(Saved entries)
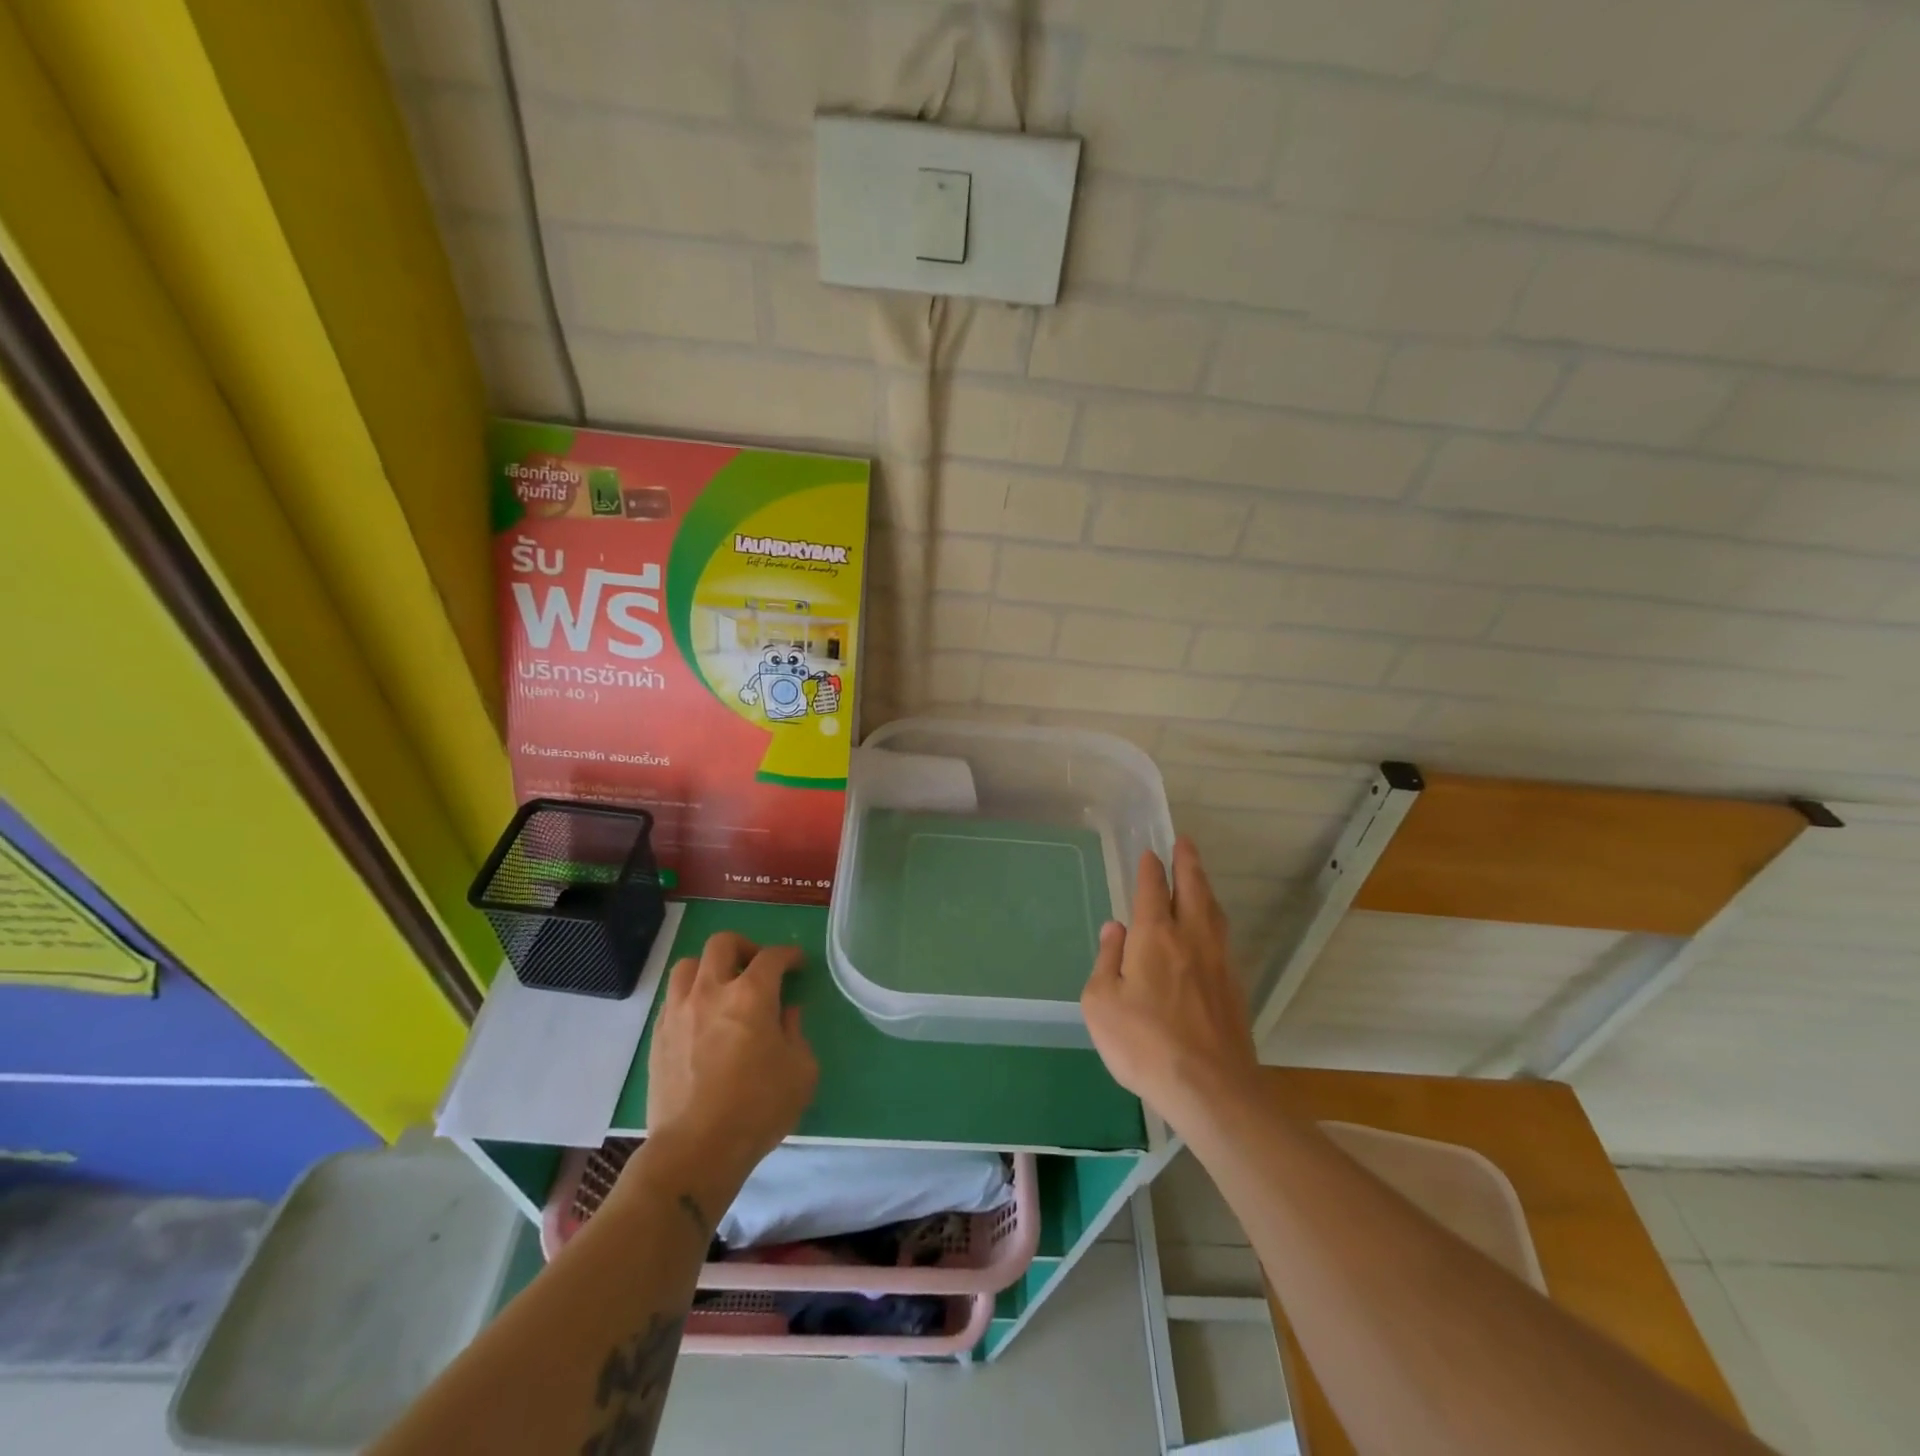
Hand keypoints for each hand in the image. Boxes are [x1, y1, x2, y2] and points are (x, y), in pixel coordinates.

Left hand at [642, 933, 817, 1188]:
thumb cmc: (757, 1109)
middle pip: (722, 944)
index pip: (772, 956)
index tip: (797, 963)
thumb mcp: (800, 1071)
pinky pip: (672, 997)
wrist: (696, 1150)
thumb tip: (786, 1013)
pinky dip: (690, 996)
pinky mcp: (658, 1036)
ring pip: (688, 965)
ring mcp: (679, 1012)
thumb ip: (796, 1033)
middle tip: (757, 968)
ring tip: (722, 988)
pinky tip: (701, 1018)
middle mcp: (711, 991)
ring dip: (709, 968)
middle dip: (745, 947)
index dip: (789, 955)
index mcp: (751, 995)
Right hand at [1081, 838, 1258, 1129]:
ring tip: (1199, 878)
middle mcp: (1191, 938)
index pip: (1153, 890)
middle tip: (1185, 843)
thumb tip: (1114, 928)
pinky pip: (1222, 937)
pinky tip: (1211, 929)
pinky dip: (1214, 919)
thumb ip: (1106, 960)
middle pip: (1193, 889)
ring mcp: (1218, 962)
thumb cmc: (1144, 1042)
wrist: (1210, 1087)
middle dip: (1187, 863)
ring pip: (1213, 911)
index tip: (1150, 852)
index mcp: (1155, 936)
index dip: (1151, 869)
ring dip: (1205, 887)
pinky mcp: (1234, 987)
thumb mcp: (1101, 1002)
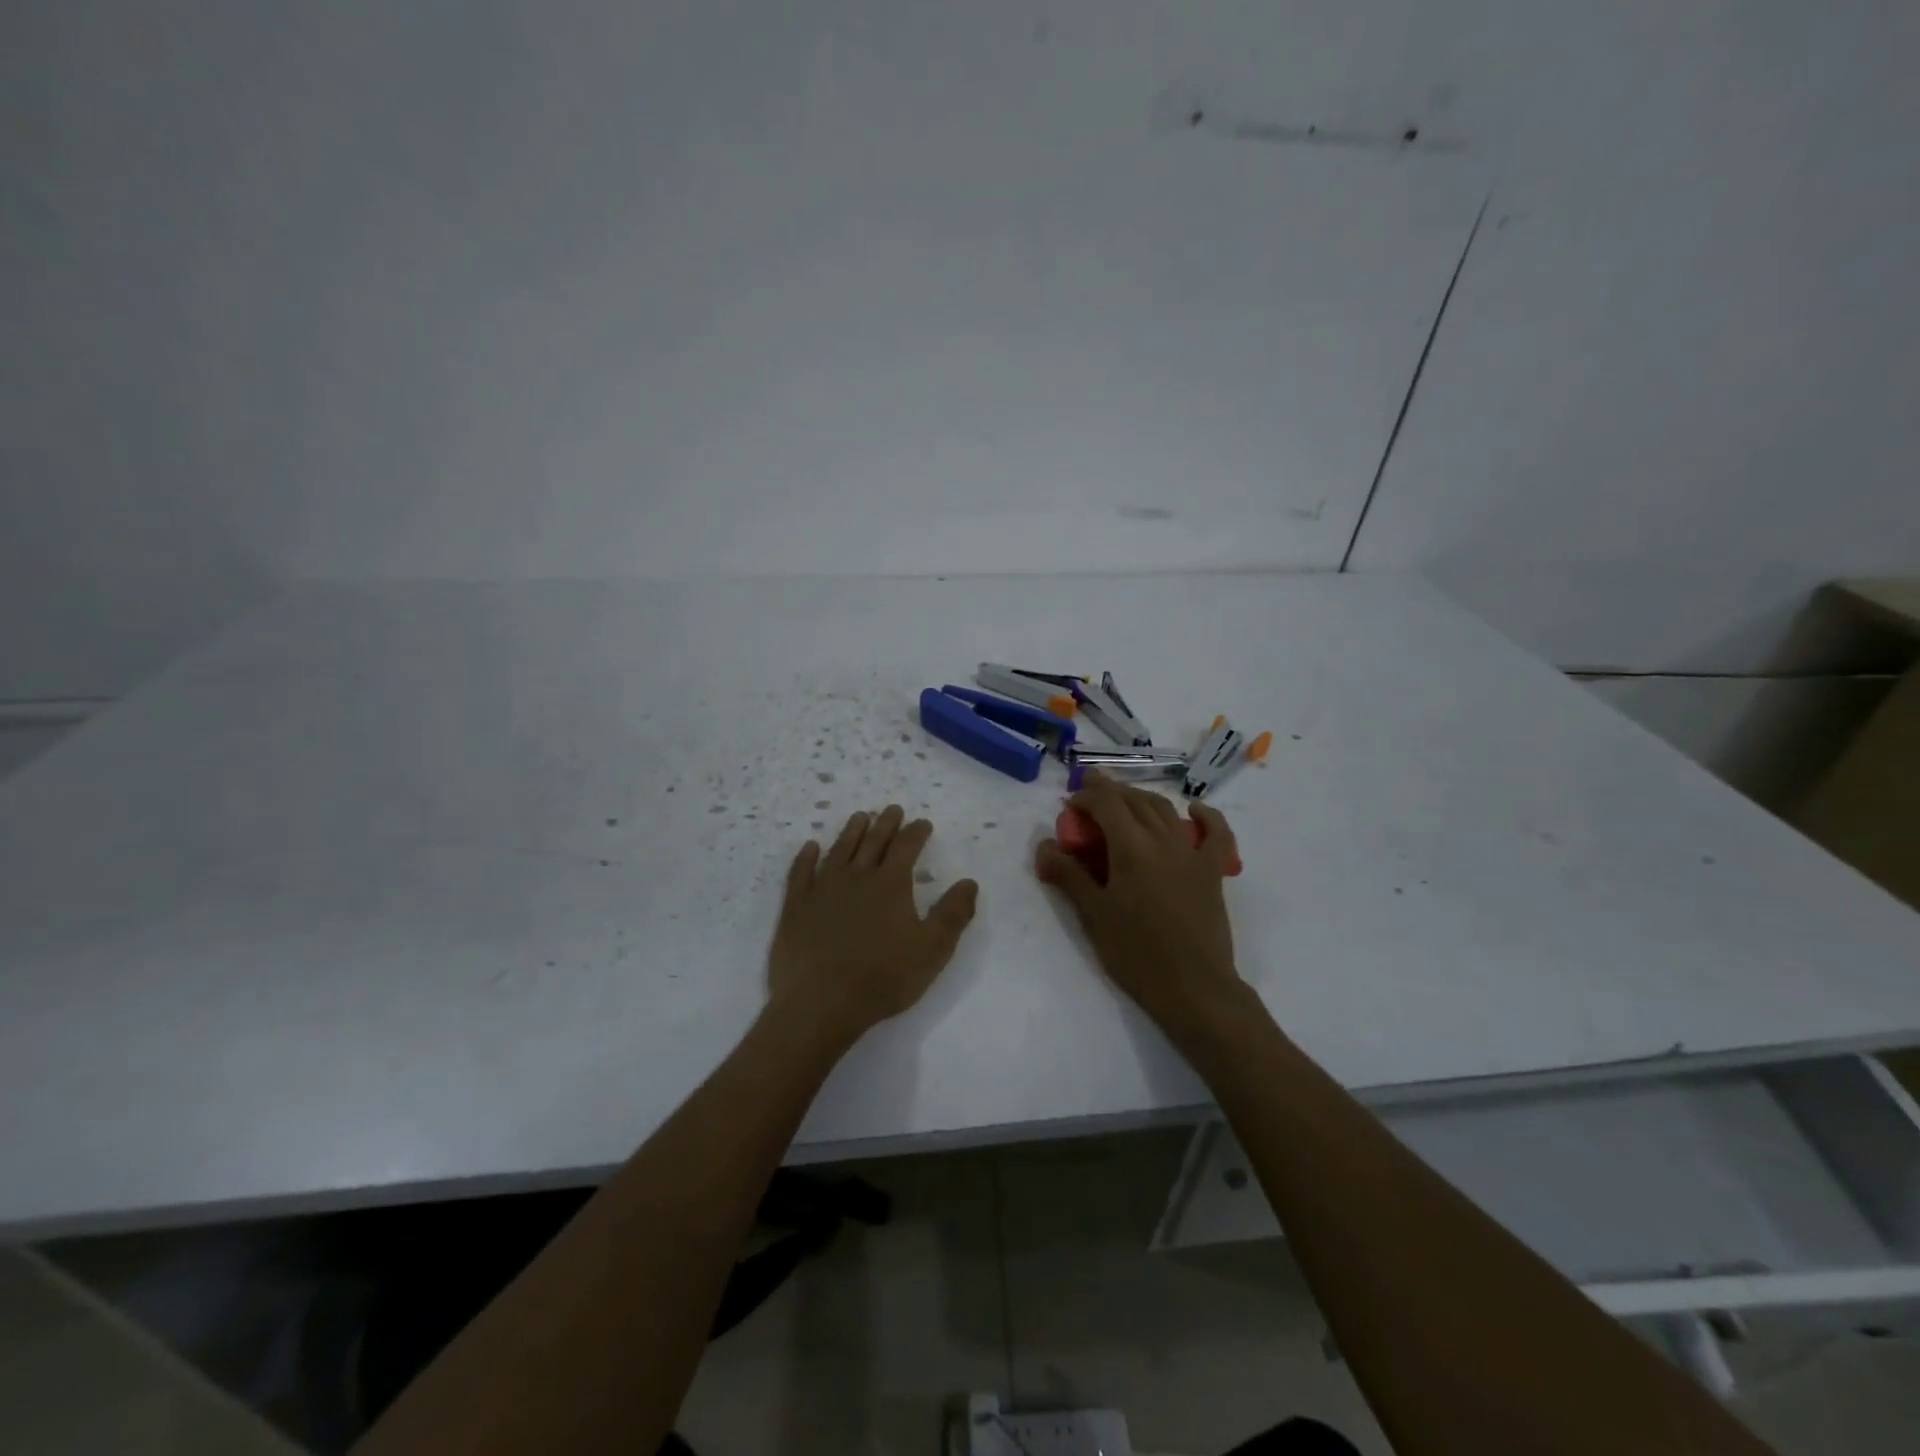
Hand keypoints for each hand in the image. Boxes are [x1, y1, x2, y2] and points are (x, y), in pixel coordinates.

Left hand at [767, 805, 979, 1046]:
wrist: (821, 1002)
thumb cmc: (883, 978)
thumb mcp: (933, 949)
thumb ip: (953, 913)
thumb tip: (969, 883)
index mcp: (891, 884)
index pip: (906, 846)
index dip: (916, 832)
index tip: (923, 823)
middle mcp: (857, 876)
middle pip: (873, 841)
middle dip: (886, 823)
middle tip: (892, 809)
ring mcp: (822, 888)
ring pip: (839, 849)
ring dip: (851, 831)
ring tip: (859, 817)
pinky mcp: (796, 905)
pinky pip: (801, 872)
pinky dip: (806, 856)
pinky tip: (810, 847)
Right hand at [1035, 772, 1243, 1030]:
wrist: (1193, 987)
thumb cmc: (1136, 953)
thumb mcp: (1093, 915)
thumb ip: (1068, 874)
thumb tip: (1044, 845)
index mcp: (1131, 846)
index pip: (1106, 802)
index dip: (1086, 796)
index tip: (1069, 804)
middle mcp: (1163, 839)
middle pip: (1134, 800)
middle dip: (1110, 792)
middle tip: (1089, 796)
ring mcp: (1191, 853)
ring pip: (1165, 810)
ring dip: (1141, 799)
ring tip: (1123, 802)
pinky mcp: (1212, 872)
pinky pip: (1215, 834)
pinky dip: (1206, 816)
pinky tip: (1194, 810)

(Exercise goal) In the data above, find the line with "middle dip: (745, 947)" and the line with "thumb mcp: (1093, 915)". Please copy exactly those two lines and every line between them, but not the pictures.

(Task result)
middle dip: (745, 947)
index dip: (789, 955)
index mcp: (751, 995)
Right hand at [1081, 838, 1258, 1129]:
ring tip: (1199, 878)
middle mcp: (1191, 938)
index pip: (1153, 890)
middle tip: (1185, 843)
thumb tip: (1114, 928)
pinky pip: (1222, 937)
pinky tip: (1211, 929)
pinky dip: (1214, 919)
thumb ip: (1106, 960)
middle pip: (1193, 889)
ring mcp: (1218, 962)
thumb cmc: (1144, 1042)
wrist: (1210, 1087)
middle dip: (1187, 863)
ring pip: (1213, 911)
index tip: (1150, 852)
index mcp: (1155, 936)
index dip: (1151, 869)
ring dip: (1205, 887)
pinky mcp: (1234, 987)
thumb mcp: (1101, 1002)
Hand keypoints for each hand in the image. Boxes are [x1, y1, x2, y2] and points are (x, y), in pixel coordinates.

Left hand at [767, 805, 979, 1046]:
wrist: (821, 1002)
thumb cmc: (883, 978)
thumb mcp: (933, 949)
thumb ip: (953, 913)
thumb tip: (969, 883)
index mcp: (891, 884)
index pip: (906, 846)
index dip: (916, 832)
index tip: (923, 823)
middle mcp: (857, 876)
middle pip: (873, 841)
middle dip: (886, 823)
middle tip: (892, 809)
ring mcp: (822, 888)
ring pip: (839, 849)
ring dip: (851, 831)
ring tip: (859, 817)
pinky mcp: (796, 905)
pinky pip: (801, 872)
pinky dip: (806, 856)
pinky tip: (810, 847)
Right hand at [1035, 772, 1243, 1030]:
wrist: (1193, 987)
thumb cmc: (1136, 953)
thumb mcp: (1093, 915)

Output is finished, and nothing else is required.